Ma boîte à boutons n’est pas purement destinée aux boutons. Ceux-ci sont mélangés avec des objets de couture, bobines de fil, aiguilles, dé à coudre, crochets de rideau, galon, dans un tupperware bleu sans couvercle et sans charme, qui est rangé sur un étagère d’un placard-débarras, à côté d’un fer à repasser et d’un tas de linge froissé.
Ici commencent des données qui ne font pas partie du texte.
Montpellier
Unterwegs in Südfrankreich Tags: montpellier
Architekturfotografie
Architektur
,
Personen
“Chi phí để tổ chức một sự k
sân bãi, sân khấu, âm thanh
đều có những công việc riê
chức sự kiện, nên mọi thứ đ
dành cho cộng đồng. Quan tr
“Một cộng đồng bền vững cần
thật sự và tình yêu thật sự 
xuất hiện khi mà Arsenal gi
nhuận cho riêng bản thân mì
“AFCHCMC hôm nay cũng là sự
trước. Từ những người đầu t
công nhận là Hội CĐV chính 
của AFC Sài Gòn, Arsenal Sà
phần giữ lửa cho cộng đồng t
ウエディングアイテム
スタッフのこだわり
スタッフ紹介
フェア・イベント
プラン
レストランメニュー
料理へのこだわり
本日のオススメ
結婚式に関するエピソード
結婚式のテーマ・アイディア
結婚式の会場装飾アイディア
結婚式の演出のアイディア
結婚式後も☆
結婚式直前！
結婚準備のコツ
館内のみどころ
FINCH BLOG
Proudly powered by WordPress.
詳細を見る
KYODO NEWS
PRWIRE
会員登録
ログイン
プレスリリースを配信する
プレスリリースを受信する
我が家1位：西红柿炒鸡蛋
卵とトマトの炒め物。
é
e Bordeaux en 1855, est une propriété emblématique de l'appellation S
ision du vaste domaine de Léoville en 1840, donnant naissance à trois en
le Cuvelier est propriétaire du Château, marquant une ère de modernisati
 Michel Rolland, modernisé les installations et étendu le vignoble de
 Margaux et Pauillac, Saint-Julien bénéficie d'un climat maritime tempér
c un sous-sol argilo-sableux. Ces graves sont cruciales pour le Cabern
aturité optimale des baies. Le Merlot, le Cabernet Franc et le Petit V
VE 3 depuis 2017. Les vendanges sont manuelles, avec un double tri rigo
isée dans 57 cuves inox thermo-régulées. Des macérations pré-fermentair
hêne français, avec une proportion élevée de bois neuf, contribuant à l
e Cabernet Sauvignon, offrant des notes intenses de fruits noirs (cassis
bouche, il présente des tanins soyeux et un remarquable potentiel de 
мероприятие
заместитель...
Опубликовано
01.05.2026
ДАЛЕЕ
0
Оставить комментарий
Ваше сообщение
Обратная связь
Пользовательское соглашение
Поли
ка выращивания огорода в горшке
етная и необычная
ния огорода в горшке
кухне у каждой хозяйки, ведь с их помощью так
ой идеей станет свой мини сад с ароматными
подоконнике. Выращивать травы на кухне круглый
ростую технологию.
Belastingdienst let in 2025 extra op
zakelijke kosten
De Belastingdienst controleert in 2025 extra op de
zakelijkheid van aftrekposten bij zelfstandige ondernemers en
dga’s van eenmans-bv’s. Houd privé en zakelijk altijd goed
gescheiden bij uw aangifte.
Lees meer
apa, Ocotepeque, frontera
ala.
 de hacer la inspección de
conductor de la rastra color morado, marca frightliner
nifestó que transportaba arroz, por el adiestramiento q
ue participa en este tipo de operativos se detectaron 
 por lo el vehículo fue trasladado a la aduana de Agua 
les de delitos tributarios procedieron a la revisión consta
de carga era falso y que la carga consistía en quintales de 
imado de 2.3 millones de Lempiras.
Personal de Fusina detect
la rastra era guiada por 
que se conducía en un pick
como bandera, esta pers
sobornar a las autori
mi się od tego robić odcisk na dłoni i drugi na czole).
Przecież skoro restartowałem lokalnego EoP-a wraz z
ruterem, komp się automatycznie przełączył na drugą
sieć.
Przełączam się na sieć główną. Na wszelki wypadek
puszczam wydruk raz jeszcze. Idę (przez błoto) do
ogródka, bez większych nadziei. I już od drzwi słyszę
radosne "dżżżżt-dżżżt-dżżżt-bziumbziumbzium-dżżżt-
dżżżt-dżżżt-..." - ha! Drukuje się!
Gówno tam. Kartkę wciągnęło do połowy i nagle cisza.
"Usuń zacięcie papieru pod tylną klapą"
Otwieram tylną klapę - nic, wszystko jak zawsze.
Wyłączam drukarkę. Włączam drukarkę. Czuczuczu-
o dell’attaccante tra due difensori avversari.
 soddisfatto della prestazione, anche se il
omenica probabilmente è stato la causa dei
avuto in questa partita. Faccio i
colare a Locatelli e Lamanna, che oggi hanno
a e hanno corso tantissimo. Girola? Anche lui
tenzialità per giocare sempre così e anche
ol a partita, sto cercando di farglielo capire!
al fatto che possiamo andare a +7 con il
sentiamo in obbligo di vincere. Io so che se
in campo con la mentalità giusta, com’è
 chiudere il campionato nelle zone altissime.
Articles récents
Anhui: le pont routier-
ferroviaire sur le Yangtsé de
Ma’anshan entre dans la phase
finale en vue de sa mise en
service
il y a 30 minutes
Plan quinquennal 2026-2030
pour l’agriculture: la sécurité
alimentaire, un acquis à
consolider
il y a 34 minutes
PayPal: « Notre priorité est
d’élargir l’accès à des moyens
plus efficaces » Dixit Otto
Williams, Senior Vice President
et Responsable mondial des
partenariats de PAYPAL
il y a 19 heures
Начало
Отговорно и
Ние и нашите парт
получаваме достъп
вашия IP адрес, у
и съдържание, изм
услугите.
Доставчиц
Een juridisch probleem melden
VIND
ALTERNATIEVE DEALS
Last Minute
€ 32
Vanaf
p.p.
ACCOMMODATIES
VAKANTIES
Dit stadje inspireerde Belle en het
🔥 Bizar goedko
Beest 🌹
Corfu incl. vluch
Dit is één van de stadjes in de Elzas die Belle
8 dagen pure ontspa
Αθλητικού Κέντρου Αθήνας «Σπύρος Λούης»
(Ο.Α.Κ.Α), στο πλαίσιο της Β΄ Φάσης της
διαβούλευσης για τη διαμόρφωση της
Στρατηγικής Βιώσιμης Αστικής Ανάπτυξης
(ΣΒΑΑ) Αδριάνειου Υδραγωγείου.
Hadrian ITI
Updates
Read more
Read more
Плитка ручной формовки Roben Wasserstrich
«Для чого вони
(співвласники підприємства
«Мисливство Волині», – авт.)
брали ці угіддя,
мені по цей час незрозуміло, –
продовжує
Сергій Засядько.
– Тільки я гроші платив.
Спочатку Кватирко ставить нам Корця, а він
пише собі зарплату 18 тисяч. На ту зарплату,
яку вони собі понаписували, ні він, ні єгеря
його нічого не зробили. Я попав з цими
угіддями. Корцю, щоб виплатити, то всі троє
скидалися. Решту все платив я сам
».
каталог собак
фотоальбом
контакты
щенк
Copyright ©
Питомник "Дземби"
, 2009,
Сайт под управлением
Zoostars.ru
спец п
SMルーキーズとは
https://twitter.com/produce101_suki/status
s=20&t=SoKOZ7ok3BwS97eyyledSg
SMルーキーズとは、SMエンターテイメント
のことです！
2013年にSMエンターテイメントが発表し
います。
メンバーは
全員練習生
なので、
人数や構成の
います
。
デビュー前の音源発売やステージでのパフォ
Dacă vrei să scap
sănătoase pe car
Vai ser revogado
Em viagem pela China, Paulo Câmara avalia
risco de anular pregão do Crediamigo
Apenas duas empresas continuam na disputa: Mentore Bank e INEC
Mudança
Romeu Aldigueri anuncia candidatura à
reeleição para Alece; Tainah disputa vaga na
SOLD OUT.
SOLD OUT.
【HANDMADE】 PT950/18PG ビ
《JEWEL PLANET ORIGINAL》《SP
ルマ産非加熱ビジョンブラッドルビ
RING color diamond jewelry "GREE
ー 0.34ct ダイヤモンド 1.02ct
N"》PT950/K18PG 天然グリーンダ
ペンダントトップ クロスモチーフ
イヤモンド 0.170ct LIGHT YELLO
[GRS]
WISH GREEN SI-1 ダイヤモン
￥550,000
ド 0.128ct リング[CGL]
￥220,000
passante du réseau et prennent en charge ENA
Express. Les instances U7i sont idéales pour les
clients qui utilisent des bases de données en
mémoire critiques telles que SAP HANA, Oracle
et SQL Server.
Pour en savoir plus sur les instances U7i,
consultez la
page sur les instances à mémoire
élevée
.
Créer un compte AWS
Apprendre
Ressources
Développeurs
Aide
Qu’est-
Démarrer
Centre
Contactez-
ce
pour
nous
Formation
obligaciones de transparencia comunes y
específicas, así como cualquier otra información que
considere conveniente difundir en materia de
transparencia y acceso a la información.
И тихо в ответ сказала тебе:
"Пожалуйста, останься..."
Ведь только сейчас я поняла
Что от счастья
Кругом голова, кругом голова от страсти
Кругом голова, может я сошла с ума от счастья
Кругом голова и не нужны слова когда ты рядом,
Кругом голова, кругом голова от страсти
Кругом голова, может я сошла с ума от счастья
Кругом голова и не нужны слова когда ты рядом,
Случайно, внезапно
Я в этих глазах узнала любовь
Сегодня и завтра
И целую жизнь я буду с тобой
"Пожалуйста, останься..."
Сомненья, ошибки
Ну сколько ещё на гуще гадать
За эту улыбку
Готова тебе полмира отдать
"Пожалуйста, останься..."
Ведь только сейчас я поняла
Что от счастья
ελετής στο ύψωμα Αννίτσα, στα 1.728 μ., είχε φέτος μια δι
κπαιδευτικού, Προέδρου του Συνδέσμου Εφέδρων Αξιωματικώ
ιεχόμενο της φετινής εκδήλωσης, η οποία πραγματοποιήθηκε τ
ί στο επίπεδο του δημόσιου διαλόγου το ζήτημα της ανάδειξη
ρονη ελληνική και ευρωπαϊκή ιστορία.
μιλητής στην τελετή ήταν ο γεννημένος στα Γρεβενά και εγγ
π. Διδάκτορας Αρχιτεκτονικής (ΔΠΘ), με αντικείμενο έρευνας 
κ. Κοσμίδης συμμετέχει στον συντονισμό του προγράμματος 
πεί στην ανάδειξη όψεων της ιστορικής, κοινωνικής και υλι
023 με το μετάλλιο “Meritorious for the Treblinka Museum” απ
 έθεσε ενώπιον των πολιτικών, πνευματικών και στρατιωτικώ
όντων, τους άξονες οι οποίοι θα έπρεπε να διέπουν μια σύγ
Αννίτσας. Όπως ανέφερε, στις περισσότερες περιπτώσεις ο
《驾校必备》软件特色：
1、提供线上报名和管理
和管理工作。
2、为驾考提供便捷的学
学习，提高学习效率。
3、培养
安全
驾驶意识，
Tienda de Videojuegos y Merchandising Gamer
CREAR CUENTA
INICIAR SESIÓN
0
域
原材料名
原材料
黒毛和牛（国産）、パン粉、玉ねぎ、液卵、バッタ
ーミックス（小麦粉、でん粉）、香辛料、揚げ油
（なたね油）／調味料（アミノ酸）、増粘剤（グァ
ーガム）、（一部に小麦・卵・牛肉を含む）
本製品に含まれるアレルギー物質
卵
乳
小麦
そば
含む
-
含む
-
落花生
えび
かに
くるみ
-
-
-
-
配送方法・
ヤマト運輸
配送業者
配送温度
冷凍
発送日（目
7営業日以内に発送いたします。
Cette perte d’autonomie des boutons est un symptôme de ce qui a changé entre la génération de ma grande-mère et la mienne. Celle de ma grand-mère était une jolie boite en fer-blanc, fermée, avec un motif très coloré sur le couvercle : le dessin tauromachique de la faena, le torero et sa muleta, et son taureau chargeant. Cette boite faisait partie des quelques objets qui parlaient du passé espagnol de mes grands-parents venus en France faire leurs enfants et leur vie d’immigrés, avec juste quelques souvenirs de là-bas. La boite était pleine à craquer de boutons de toutes sortes. Je l’ouvrais pour y plonger la main et faire ruisseler les boutons, les entendre bruisser, lisses, frais, charmants, les gros et les petits, les lisses et les rugueux, les clairs et les foncés, comme des grains de sables vus de très près, un monde potentiellement infini. C’était aussi le bruit mythique de l’Espagne pour moi qui n’en connaissait rien que le fait qu’elle se situait au bord de la mer avec des plages où plein de monde allait passer l’été. Car l’Espagne imaginaire n’était pour moi qu’une énorme plage de sable bruissant, brillant et lumineux, avec quelque part on ne sait où, des toreros en habits de lumière, et des danseuses de flamenco telles que représentées sur un tout petit cadre en céramique que ma grande mère avait aussi dans la cuisine avec cette prière peinte en noire « que dios bendiga esta casa ».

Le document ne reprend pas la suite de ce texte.